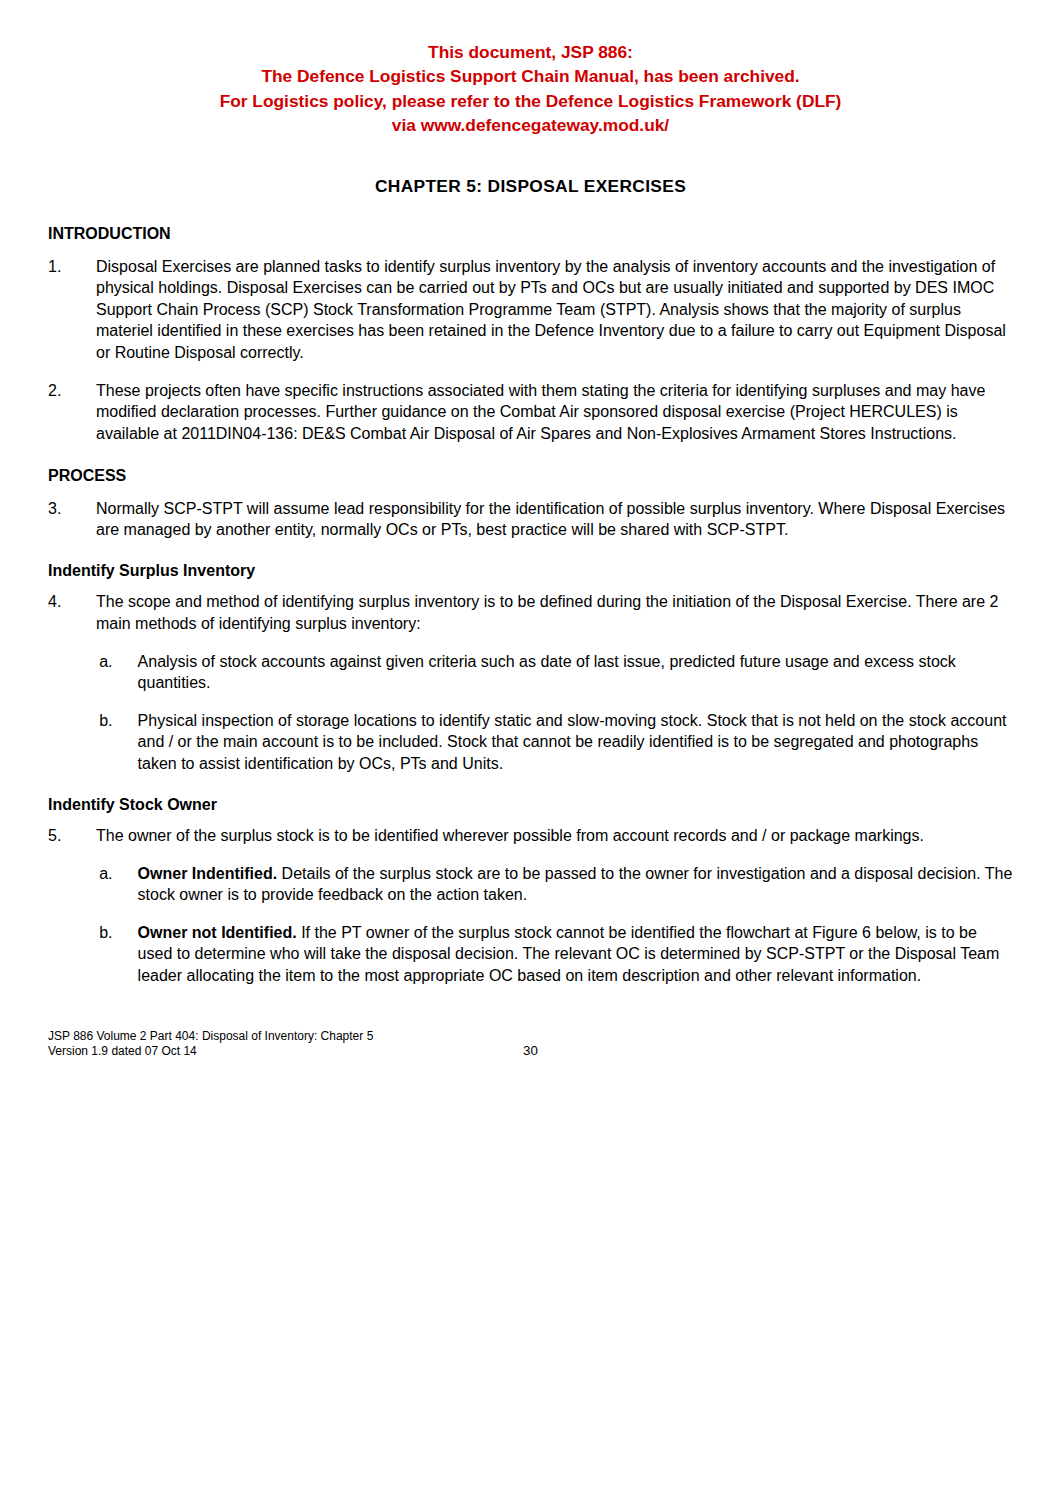This document, JSP 886:
The Defence Logistics Support Chain Manual, has been archived.
For Logistics policy, please refer to the Defence Logistics Framework (DLF)
via www.defencegateway.mod.uk/
CHAPTER 5: DISPOSAL EXERCISES
INTRODUCTION
1.
Disposal Exercises are planned tasks to identify surplus inventory by the analysis of inventory accounts and the investigation of physical holdings. Disposal Exercises can be carried out by PTs and OCs but are usually initiated and supported by DES IMOC Support Chain Process (SCP) Stock Transformation Programme Team (STPT). Analysis shows that the majority of surplus materiel identified in these exercises has been retained in the Defence Inventory due to a failure to carry out Equipment Disposal or Routine Disposal correctly.
2.
These projects often have specific instructions associated with them stating the criteria for identifying surpluses and may have modified declaration processes. Further guidance on the Combat Air sponsored disposal exercise (Project HERCULES) is available at 2011DIN04-136: DE&S Combat Air Disposal of Air Spares and Non-Explosives Armament Stores Instructions.
PROCESS
3.
Normally SCP-STPT will assume lead responsibility for the identification of possible surplus inventory. Where Disposal Exercises are managed by another entity, normally OCs or PTs, best practice will be shared with SCP-STPT.
Indentify Surplus Inventory
4.
The scope and method of identifying surplus inventory is to be defined during the initiation of the Disposal Exercise. There are 2 main methods of identifying surplus inventory:
a.
Analysis of stock accounts against given criteria such as date of last issue, predicted future usage and excess stock quantities.
b.
Physical inspection of storage locations to identify static and slow-moving stock. Stock that is not held on the stock account and / or the main account is to be included. Stock that cannot be readily identified is to be segregated and photographs taken to assist identification by OCs, PTs and Units.
Indentify Stock Owner
5.
The owner of the surplus stock is to be identified wherever possible from account records and / or package markings.
a.
Owner Indentified. Details of the surplus stock are to be passed to the owner for investigation and a disposal decision. The stock owner is to provide feedback on the action taken.
b.
Owner not Identified. If the PT owner of the surplus stock cannot be identified the flowchart at Figure 6 below, is to be used to determine who will take the disposal decision. The relevant OC is determined by SCP-STPT or the Disposal Team leader allocating the item to the most appropriate OC based on item description and other relevant information.
JSP 886 Volume 2 Part 404: Disposal of Inventory: Chapter 5
Version 1.9 dated 07 Oct 14 30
::::::
Each entry should be transcribed exactly as given, with pictures omitted.

#### [Finished task]
This document, JSP 886:
The Defence Logistics Support Chain Manual, has been archived.
For Logistics policy, please refer to the Defence Logistics Framework (DLF)
via www.defencegateway.mod.uk/
CHAPTER 5: DISPOSAL EXERCISES
INTRODUCTION
1.
Disposal Exercises are planned tasks to identify surplus inventory by the analysis of inventory accounts and the investigation of physical holdings. Disposal Exercises can be carried out by PTs and OCs but are usually initiated and supported by DES IMOC Support Chain Process (SCP) Stock Transformation Programme Team (STPT). Analysis shows that the majority of surplus materiel identified in these exercises has been retained in the Defence Inventory due to a failure to carry out Equipment Disposal or Routine Disposal correctly.
2.
These projects often have specific instructions associated with them stating the criteria for identifying surpluses and may have modified declaration processes. Further guidance on the Combat Air sponsored disposal exercise (Project HERCULES) is available at 2011DIN04-136: DE&S Combat Air Disposal of Air Spares and Non-Explosives Armament Stores Instructions.
PROCESS
3.
Normally SCP-STPT will assume lead responsibility for the identification of possible surplus inventory. Where Disposal Exercises are managed by another entity, normally OCs or PTs, best practice will be shared with SCP-STPT.
Indentify Surplus Inventory
4.
The scope and method of identifying surplus inventory is to be defined during the initiation of the Disposal Exercise. There are 2 main methods of identifying surplus inventory:
a.
Analysis of stock accounts against given criteria such as date of last issue, predicted future usage and excess stock quantities.
b.
Physical inspection of storage locations to identify static and slow-moving stock. Stock that is not held on the stock account and / or the main account is to be included. Stock that cannot be readily identified is to be segregated and photographs taken to assist identification by OCs, PTs and Units.
Indentify Stock Owner
5.
The owner of the surplus stock is to be identified wherever possible from account records and / or package markings.
a.
Owner Indentified. Details of the surplus stock are to be passed to the owner for investigation and a disposal decision. The stock owner is to provide feedback on the action taken.
b.
Owner not Identified. If the PT owner of the surplus stock cannot be identified the flowchart at Figure 6 below, is to be used to determine who will take the disposal decision. The relevant OC is determined by SCP-STPT or the Disposal Team leader allocating the item to the most appropriate OC based on item description and other relevant information.
JSP 886 Volume 2 Part 404: Disposal of Inventory: Chapter 5
Version 1.9 dated 07 Oct 14 30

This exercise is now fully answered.